The basic idea is very simple and obvious: enter the daily invoice line item into a new GnuCash invoice as you go, use the Description field for notes on what you did each day (though this might be used only as notes for a separate manually-written summary report, not be printed in the end invoice), and eventually make minor tweaks to the invoice and post it at the end of the billing period.

Some notes:

  • I upgraded from GnuCash 2.4 to 2.6 first, since 2.6 has substantial invoicing improvements. Since I use Debian GNU/Linux Stable version for this and most other purposes, and since Debian Stable is frozen at GnuCash 2.4 until the next major version of Stable, I installed GnuCash 2.6 from Debian Backports.

  • While building the invoice for time-tracking, I'm specifying the invoice number to GnuCash according to the format "new-<SYMBOLIC-CUSTOMER-CODE>-<SYMBOLIC-JOB-CODE>". For example, my invoice-in-progress for company JimCo, on the Foo job, would be numbered "new-jimco-foo". Then, immediately before posting the invoice, I change the GnuCash invoice number to the format "<YYYY><MM><DD>-<SERIAL-NUMBER-FOR-POSTING-DAY>"; for example, "20141231-1". Having all the invoice numbers of invoices-in-progress begin with "new" also means that it's easy to get a list of them in GnuCash, in the usual way of loading up an invoice, which is to search for it by partial invoice number ("new").

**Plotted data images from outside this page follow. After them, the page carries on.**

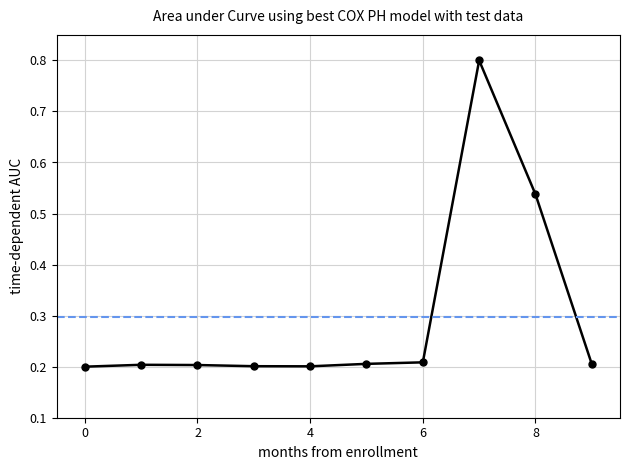

What is the greatest value displayed?

0.8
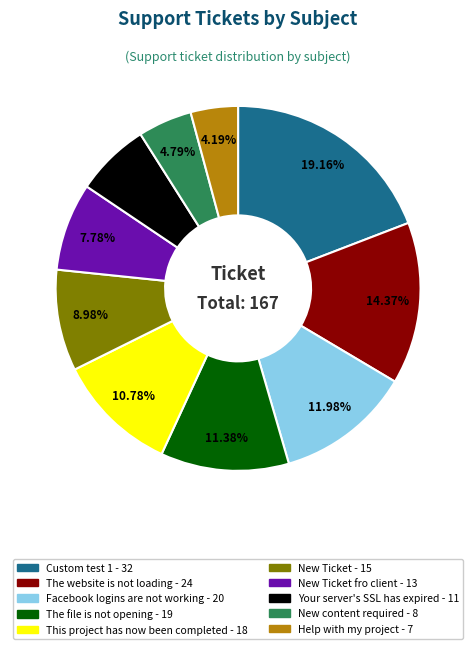

Is there a majority slice in this chart?

No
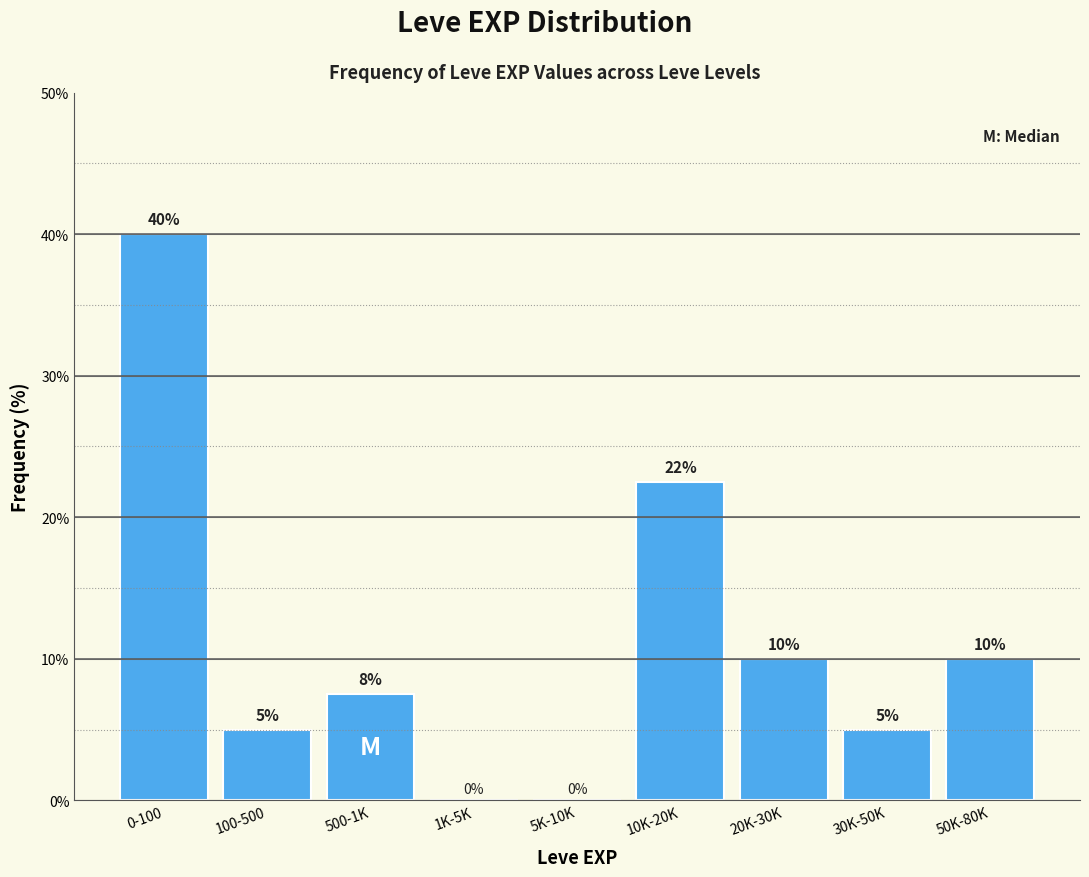

Which label corresponds to the largest value in the chart?

0-100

  • If you're tracking time in few-minute increments, such as some lawyers do, then GnuCash is not well-suited as the front-end tool for time-tracking. But if you're only working on one or two POs per day, you can have the GnuCash invoices open on another virtual desktop, and intermittently add quick notes in the Description field for the days' line items, on what you did and how long it took. At the end of the day, total the time and rewrite the quick descriptions as 1-3 sentences that could in theory be viewed and understood by the client.

  • The only big limitation I see for my needs is that sometimes I have work hours for a day that must be split across two purchase orders, when subcontracting on certain kinds of projects. My old way of tracking this split was in a bit of Racket code, which let me have a work description for a day along with the allocation for each PO right there. With GnuCash, even if it let me split invoice line items across two invoices, I think that bit of functionality would be unlikely to have been tested well, and something would break in the software. The relationships involved in GnuCash representing invoices are already hairy enough, and hard to undo errors, as it is. I'll have to see how this goes, in practice, the next time I have a day's work split across POs.

  • I now have to re-code a script to generate an invoice in the format needed by this client. I have written this invoice formatting script a couple times over the years in Racket, and now I'll do it once more, in the Guile embedded Scheme and reports API in GnuCash. The two drawbacks I see to this are: (1) GnuCash's Guile API was originally intended for end users to use for this purpose, but was never really documented, and now they're moving towards Python and less scripting; (2) it will take me substantial time but is not billable.

  • Depending on how the next invoice's line-item descriptions compare to the next manually-written summary report I write for this experimental client, I might see whether client would prefer that I just print out a report with the descriptions from an invoice. That might save work for me, and save billable hours for client.

  • Since invoices-in-progress represent substantial revenue that I wouldn't want to lose due to a software bug or system failure, a quick redundant backup is to print out the one-page invoice-in-process each day and leave it on my office printer. Using the default GnuCash invoice format will capture both the hours and the descriptions of work, which could be retyped if necessary.

I'll see how it goes, but now that I've invested a couple Sunday evening hours into this approach, it looks like it will save some time on a daily basis, and be more reliable. I still have to find non-billable discretionary time to write that custom invoice format Guile code, however.

UPDATE 2014-09-15: I made the custom invoice report, and it took way too much time.